= Excerpt to read =

Roger Vandercruse Lacroix

Table by Roger Vandercruse in the Musée Nissim de Camondo, Paris.

Roger Vandercruse Lacroix (1728–1799), often known as Roger Vandercruse, was a Parisian ébéniste whose highly refined furniture spans the rococo and the early neoclassical styles.

Roger Vandercruse Lacroix, like many outstanding Parisian cabinetmakers since the mid-seventeenth century, was of Low Countries stock,[1] fully acclimatized in Paris, where he was part of a network of outstanding craftsmen: he was the son of a cabinet-maker in the Faubourg Saint-Antoine, and the brother of a clock-maker; in 1749 his sister married Jean-François Oeben, the great ébéniste and mechanicien, whose workshop stock R.V.L.C.— as he stamped his pieces—[2] finished after Oeben's death in 1763, including pieces designed for Oeben's patron, the marquise de Pompadour. His sister, Oeben's widow, then married the foreman Jean-Henri Riesener, royal cabinet-maker to Louis XVI.

Roger Vandercruse Lacroix took over his father's workshops in 1755, when he was received maître in the cabinet-makers' guild, the Corporation des menuisiers-ébénistes; before that, however, he had already been supplying pieces to the ébéniste Pierre Migeon: between 1751 and 1759 he supplied Migeon goods worth 21,700 livres (Eriksen 1974:224).

Roger Vandercruse excelled in the production of commodes, and specialized in meubles volants, small fine pieces that could be shifted about to suit the activities of the moment, such as the lady’s writing desks called bonheurs du jour and small tables.

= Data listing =

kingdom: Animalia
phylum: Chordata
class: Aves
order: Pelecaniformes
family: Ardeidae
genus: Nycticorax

= Problems to work on =
a) Answer these questions from the text on Roger Vandercruse Lacroix:
(i) In what year did he take over his father's workshops?
(ii) What mark did he stamp on his pieces?
(iii) What name is given to the small fine pieces he specialized in?
b) Please copy word for word the part of the text on Roger Vandercruse Lacroix starting with "Roger Vandercruse Lacroix took" and going on through "livres (Eriksen 1974:224).".

= Outputs for the tasks =
a)
(i) 1755
(ii) R.V.L.C.
(iii) Meubles volants

b)
Roger Vandercruse Lacroix took over his father's workshops in 1755, when he was received maître in the cabinet-makers' guild, the Corporation des menuisiers-ébénistes; before that, however, he had already been supplying pieces to the ébéniste Pierre Migeon: between 1751 and 1759 he supplied Migeon goods worth 21,700 livres (Eriksen 1974:224).